Jihadists have dynamited bridges and mounted deadly attacks against supply convoys, blockading Burkina Faso's northern town of Djibo and leaving its people destitute.
"The situation is catastrophic in Djibo," said Idrissa Badini, a spokesman for a group of civil society organisations in the wider Soum province.
"Hunger is at such a level that it is starting to kill children and the elderly."
Last month alone, 15 people died of hunger in the town, he said. But there were "probably more victims", as other cases had likely gone unreported.
According to the United Nations, dozens of places in Burkina Faso face conditions similar to those in Djibo.
Nearly a million people are living in besieged areas in the north and east of the country.
Burkina Faso has been struggling with a jihadist insurgency since 2015.
Over the last few years, Djibo has become a hub for the region's internally displaced people, forced to flee violence involving groups linked to Al-Qaeda and the so-called Islamic State organisation.
The town's population has tripled to an estimated 300,000.
But the blockade is now pushing some of those displaced to flee a second time, southwards to the capital Ouagadougou.
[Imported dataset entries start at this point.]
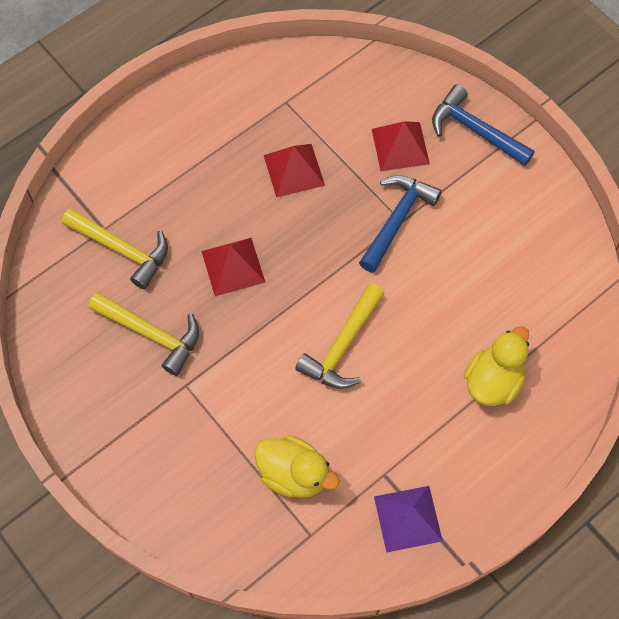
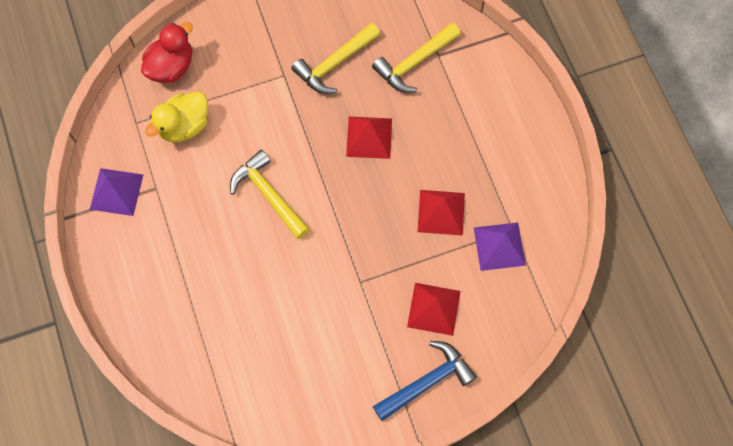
camera: 110 degrees right, 5 degrees up
blue hammer [359,175,442,273] -> none
yellow duck [464,326,529,406] -> none
none -> red duck [141,22,193,83]
none -> purple pyramid [474,222,526,271]

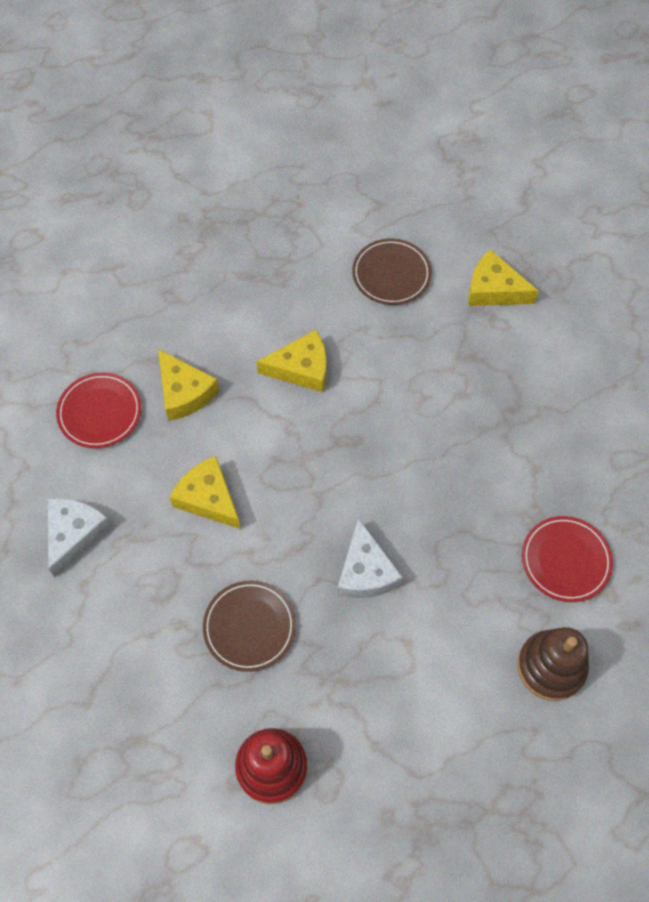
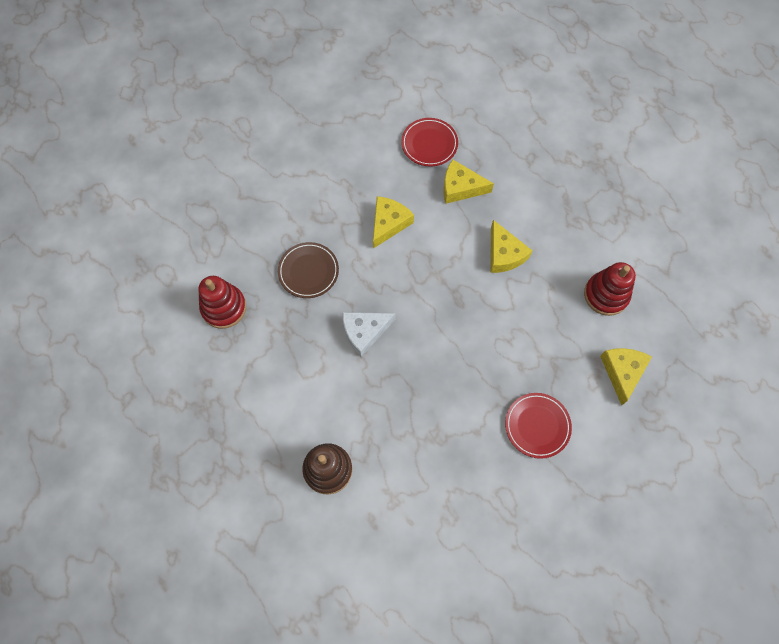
camera: 75 degrees right, 5 degrees up
white cheese [48,498,111,577] -> none
yellow cheese [158,349,219,421] -> yellow cheese turned 60 degrees clockwise [443,160,494,204]
brown plate [352,239,432,305] -> red stacking toy [584,262,636,316]
red plate [522,516,613,602] -> red plate moved to [505,393,572,459]

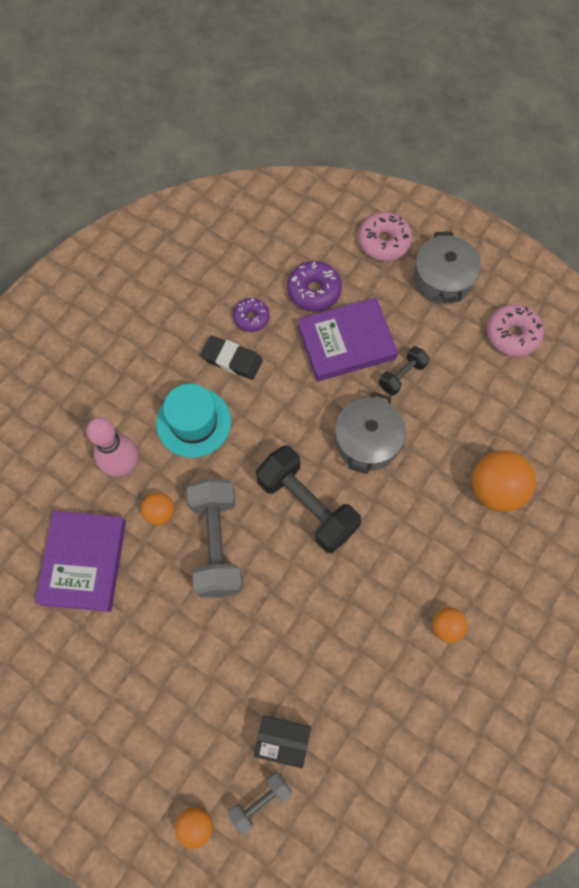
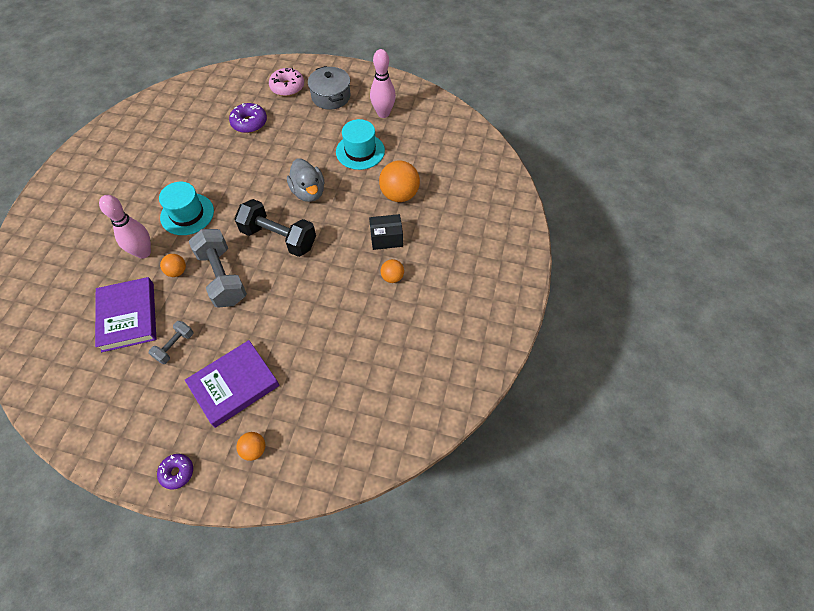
camera: 20 degrees left, 10 degrees down
black eraser [201,336,263,380] -> none
grey dumbbell [228,773,292,835] -> grey dumbbell moved to [149,321,193,364]
purple donut [233,298,269,332] -> purple donut moved to [157,454,193,490]
black box [254,716,311,768] -> black box moved to [369,214,403,250]
purple book [297,297,398,382] -> purple book moved to [185,340,279,428]
grey pot [335,392,406,474] -> grey duck [287,158,324,202]
black dumbbell [379,346,429,396] -> none
pink donut [487,304,544,357] -> pink bowling pin [370,49,396,118]
none -> turquoise hat [336,119,385,170]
"Deprived of water, food, medicine and phone signal, many are leaving Djibo on foot, at night, in the hope of reaching areas they can still reach," an aid worker told AFP on condition of anonymity.
Eating leaves to survive
On the road between Djibo and the town of Bourzanga, residents described seeing the wreckage of vehicles hit by landmines.
Several supply convoys have recently been attacked on the road.
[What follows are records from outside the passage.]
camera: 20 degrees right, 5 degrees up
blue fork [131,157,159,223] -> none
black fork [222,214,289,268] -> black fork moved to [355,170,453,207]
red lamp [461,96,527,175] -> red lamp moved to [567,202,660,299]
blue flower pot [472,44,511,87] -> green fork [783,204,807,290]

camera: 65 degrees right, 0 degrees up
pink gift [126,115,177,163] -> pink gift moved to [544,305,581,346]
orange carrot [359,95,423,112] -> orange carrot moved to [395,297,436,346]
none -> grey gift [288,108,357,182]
The World Food Programme says around 3.5 million people in Burkina Faso will need emergency food aid in the coming months. By Issouf SANOGO (AFP)
In September, 35 people died when their truck was blown up by a mine. There were children among the dead.
Another attack on a convoy killed 11 soldiers.
The convoys are a lifeline -- with farmers unable to tend to their fields amid the fighting, food production is almost non-existent in many parts of Burkina Faso.
"There's nothing to eat, nothing to sell. Whether you're poor or rich, you can't buy anything," said Souleymane Dicko, a Djibo resident who had escaped to the capital Ouagadougou.
"The worst thing is we're in the dry season -- the leaves and herbs we used to pull up and boil aren't even available anymore."
Disgruntled army officers have carried out two coups in Burkina Faso this year in a show of anger at failures to roll back the insurgency.
Earlier this month, Captain Ibrahim Traore, who seized power in a coup in September, went to Djibo on his first official visit.
"Go and see the children who have skin on their bones, the old people who are dying of hunger, the women who can no longer breastfeed because they have nothing left in their breasts," Traore said.
"Let's not pretend. There are people who eat leaves to survive."
He described a "worrying situation", saying "the territory is almost lost".
'Verge of a humanitarian disaster'
In Arbinda, a town to the east of Djibo, tens of thousands of people from surrounding areas have gathered fleeing attacks.
Burkina Faso's leader Captain Ibrahim Traore, who seized power in September, chose to go to Djibo on his first official visit. By OLYMPIA DE MAISMONT (AFP)
"The regular land convoys that used to supply the population with food and subsistence products have stopped," said Badini.
"For the past two months, nothing has reached Arbinda. The population, which has used up its reserves, is on the verge of a humanitarian disaster."
In some cases, some supplies have been able to get through to areas in need despite the attacks.
At the end of last month, the army airlifted 70 tonnes of grain to Djibo, and trucks ferried in more than 300 tonnes of food to the town at the start of this month, the army general staff says.
Seven mines were defused on the way.
"We have been able to supply some villages but not others yet," Traore said.
The World Food Programme says around 3.5 million people in Burkina Faso will need emergency food aid in the coming months.